Mismatched sampling rates between predictors & response plus measurement errors on categories


I’m unsure how to best model data from a widget manufacturing process with measurement “uncertainties” on categorical variables (relative to an ordered indexing variable) and an overall sparsity of measurements.

The widgets comprise several subcomponents that are put together on an assembly line. Subcomponents are produced elsewhere in batches, and the batches are fed into the assembly line more or less sequentially (i.e., as one batch of subcomponents is consumed, the next batch is added, but for some subcomponents there will be mixing of batches at this transition point).

The measurement “uncertainties” stem from the fact that we don’t know exactly which widgets contains which batch of each subcomponent - the best we can say is, e.g., that widgets 1 to ~100 contain subcomponent batch A, while ~101 to 200 contain batch B.

The sparse measurement aspect stems from the fact that dimensional measurements are made on all widgets by vision systems as they are assembled, but only every ~n^{th} widget is destructively tested for quality once the entire batch of widgets is completed. The test is simply pass/fail. A problem here is that it’s currently impossible to know exactly what the dimensional measurements are for a given tested widget because there is no one-to-one alignment of data - we just know approximately where the tested widget falls in the assembly sequence (i.e., the approximate index).

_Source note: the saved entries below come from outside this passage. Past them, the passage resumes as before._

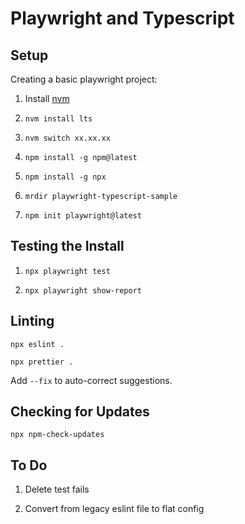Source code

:# Playwright and Typescript

## Setup

Creating a basic playwright project:

1. Install [nvm](https://github.com/coreybutler/nvm-windows#installation--upgrades)

1. `nvm install lts`

1. `nvm switch xx.xx.xx`

1. `npm install -g npm@latest`

1. `npm install -g npx`

1. `mrdir playwright-typescript-sample`

1. `npm init playwright@latest`

## Testing the Install

1. `npx playwright test`

1. `npx playwright show-report`

## Linting

`npx eslint .`

`npx prettier .`

Add `--fix` to auto-correct suggestions.

## Checking for Updates

`npx npm-check-updates`

## To Do

1. Delete test fails

1. Convert from legacy eslint file to flat config
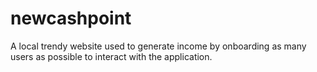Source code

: # newcashpoint
A local trendy website used to generate income by onboarding as many users as possible to interact with the application.
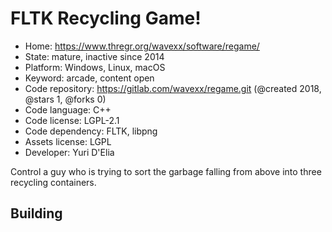 # FLTK Recycling Game!

- Home: https://www.thregr.org/wavexx/software/regame/
- State: mature, inactive since 2014
- Platform: Windows, Linux, macOS
- Keyword: arcade, content open
- Code repository: https://gitlab.com/wavexx/regame.git (@created 2018, @stars 1, @forks 0)
- Code language: C++
- Code license: LGPL-2.1
- Code dependency: FLTK, libpng
- Assets license: LGPL
- Developer: Yuri D'Elia

Control a guy who is trying to sort the garbage falling from above into three recycling containers.

## Building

We know that widget quality can vary due to differences between subcomponent batches as well as on build order due to process drift. The dimensional variables measured on each widget are also known to impact quality.


The objective is to predict widget failure probability as a function of build order, subcomponent batches, and measurement data across the entire widget lot. My approach so far has been to model this as a Bayesian logistic mixed effects model in R using brms:

failrate ~ s(BuildOrder) + s(DimensionA) + s(DimensionA) + (1|SubcomponentB) + (1|SubcomponentB)

Here I’m using a dataset that is just the size of the destructively-tested sample and assumes complete knowledge of the properties of each tested widget. My question is how to best model the uncertainty around where the tested widgets fall in the build order, and by extension estimate whether a widget contains subcomponent lot A or B, what its dimensional measurements are. How would one define priors around these uncertainties?

This is, if you have 1000 widgets, built in order, you know that the failed widget is like the 175th?

This is in comparison to, if you have widget and there are 10 build steps, you know the widget failed a test at the 2nd or 3rd step?

This is, if you have 1000 widgets, built in order, you know that the failed widget is like the 175th?

Correct. The best we can say is that the widget is somewhere around the 175th with some probability.

Sorry for the delay getting back, this sounds like a measurement error model.

If you were dealing with the regression:

y \sim N(a x + b, \sigma)

Now we’re saying we didn’t measure x exactly but we have a vague idea what it would be, so now we can do something like:

x \sim N(\mu, \tau) \text{ // or some other sort of prior}\\ x_\text{measured} \sim N(x, \sigma_\text{measured})\\ y \sim N(a x + b, \sigma)

Where x is now a parameter that we’re gonna try to infer and $x_\text{measured} is the value we actually measured.

There’s a section in the manual here on it: https://mc-stan.org/docs/2_21/stan-users-guide/bayesian-measurement-error-model.html

Now the question is how to do this in brms I guess.

There’s a mechanism for measurement errors (?brms::me), but it doesn’t look like you can feed those into splines (the term s(me(x)) doesn’t work).

I think the issue is that the knots or whatnot in the splines are dependent on the x values (similar with gps). I think you’d need to switch to a basis representation in either splines or gps to make this technically possible.

So doing this would probably be pretty difficult technically.

Maybe before you figure out how to do that, try to use simulated data to figure out if it’s really necessary to do this more complicated model.

Like, simulate data from the big complicated thing (where your measurement of where the devices are failing aren’t so precise) and then fit the simple model assuming that your measurements aren’t actually noisy and see how biased things are vs. the uncertainty in your model.

Maybe you can use a preliminary fit to real data to generate your fake data so you’re kinda operating in the parameter space you want to operate in.

The thing you don’t want to do is pretend that this is the case:

x \sim N(x_\text{measured}, \sigma_\text{measured})

And impute values of x from this and then fit your model:

y \sim N(a x + b, \sigma)

a bunch and try to mix together the posteriors or anything. That seems like the simple thing to try to see if the true measurement error model is worth pursuing, but it’s not clear what it gets you. The way to figure out if you need the measurement error models is the fake data thing. (I initially thought imputing here would be good but I asked Gelman and he said no, that’s wrong. Do the full model if necessary and use fake data to figure out if you need the full model).

If it turns out that you need the measurement error model, then maybe make a new question and ask specifically a way to do measurement error models with splines in brms. And if that’s not possible you’ll have to write your own Stan stuff.

I like the simulation idea - thanks!